_ABOUT THIS EXERCISE_
In the listing below, every line with the word "each" needs to be copied.

_DATASET CONTENT_

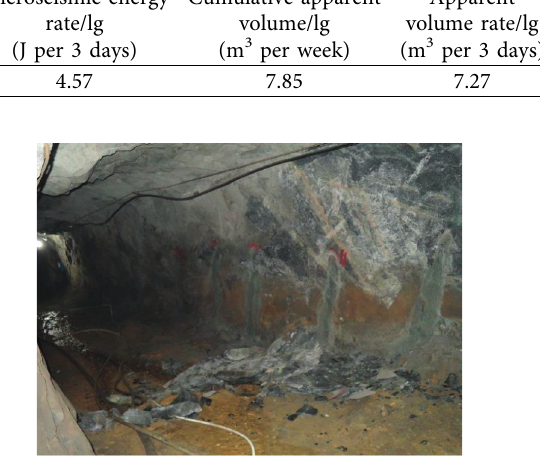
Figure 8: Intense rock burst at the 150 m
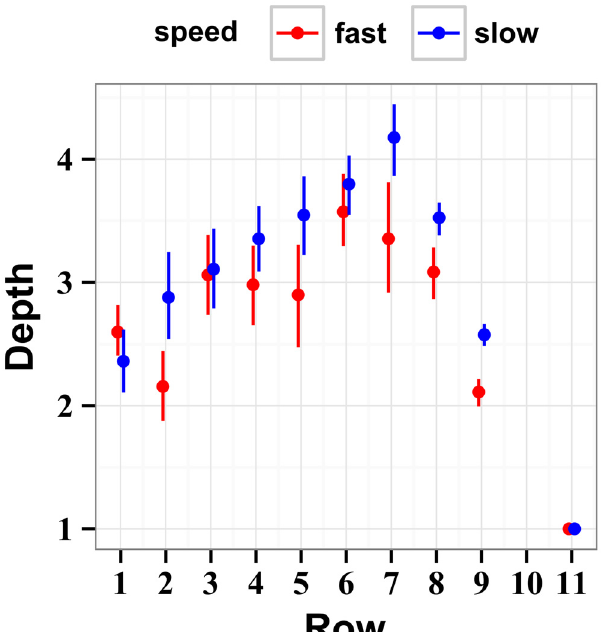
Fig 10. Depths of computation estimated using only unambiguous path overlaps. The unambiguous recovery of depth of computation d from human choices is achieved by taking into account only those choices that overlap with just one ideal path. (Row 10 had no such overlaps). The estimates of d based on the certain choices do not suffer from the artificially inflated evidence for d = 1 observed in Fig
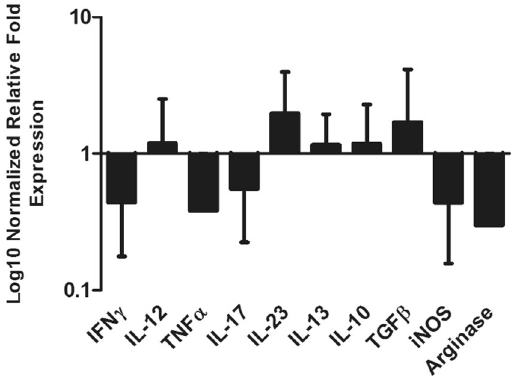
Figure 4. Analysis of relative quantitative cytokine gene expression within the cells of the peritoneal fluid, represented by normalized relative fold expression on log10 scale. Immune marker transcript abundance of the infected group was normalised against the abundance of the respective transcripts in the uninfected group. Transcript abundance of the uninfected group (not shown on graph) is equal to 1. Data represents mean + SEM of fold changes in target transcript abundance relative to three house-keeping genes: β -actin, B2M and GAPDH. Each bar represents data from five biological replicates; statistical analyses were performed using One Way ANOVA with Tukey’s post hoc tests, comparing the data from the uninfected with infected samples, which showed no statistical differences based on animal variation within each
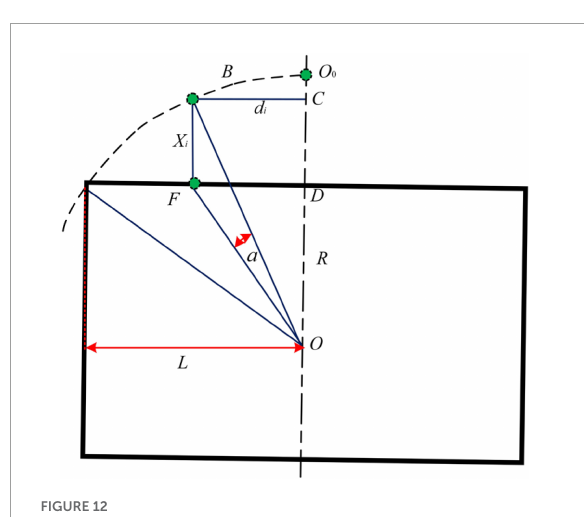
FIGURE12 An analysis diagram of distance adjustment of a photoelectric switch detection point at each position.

_RESULT OF THE TASK_
Figure 4. Analysis of relative quantitative cytokine gene expression within the cells of the peritoneal fluid, represented by normalized relative fold expression on log10 scale. Immune marker transcript abundance of the infected group was normalised against the abundance of the respective transcripts in the uninfected group. Transcript abundance of the uninfected group (not shown on graph) is equal to 1. Data represents mean + SEM of fold changes in target transcript abundance relative to three house-keeping genes: β -actin, B2M and GAPDH. Each bar represents data from five biological replicates; statistical analyses were performed using One Way ANOVA with Tukey’s post hoc tests, comparing the data from the uninfected with infected samples, which showed no statistical differences based on animal variation within each
FIGURE12 An analysis diagram of distance adjustment of a photoelectric switch detection point at each position.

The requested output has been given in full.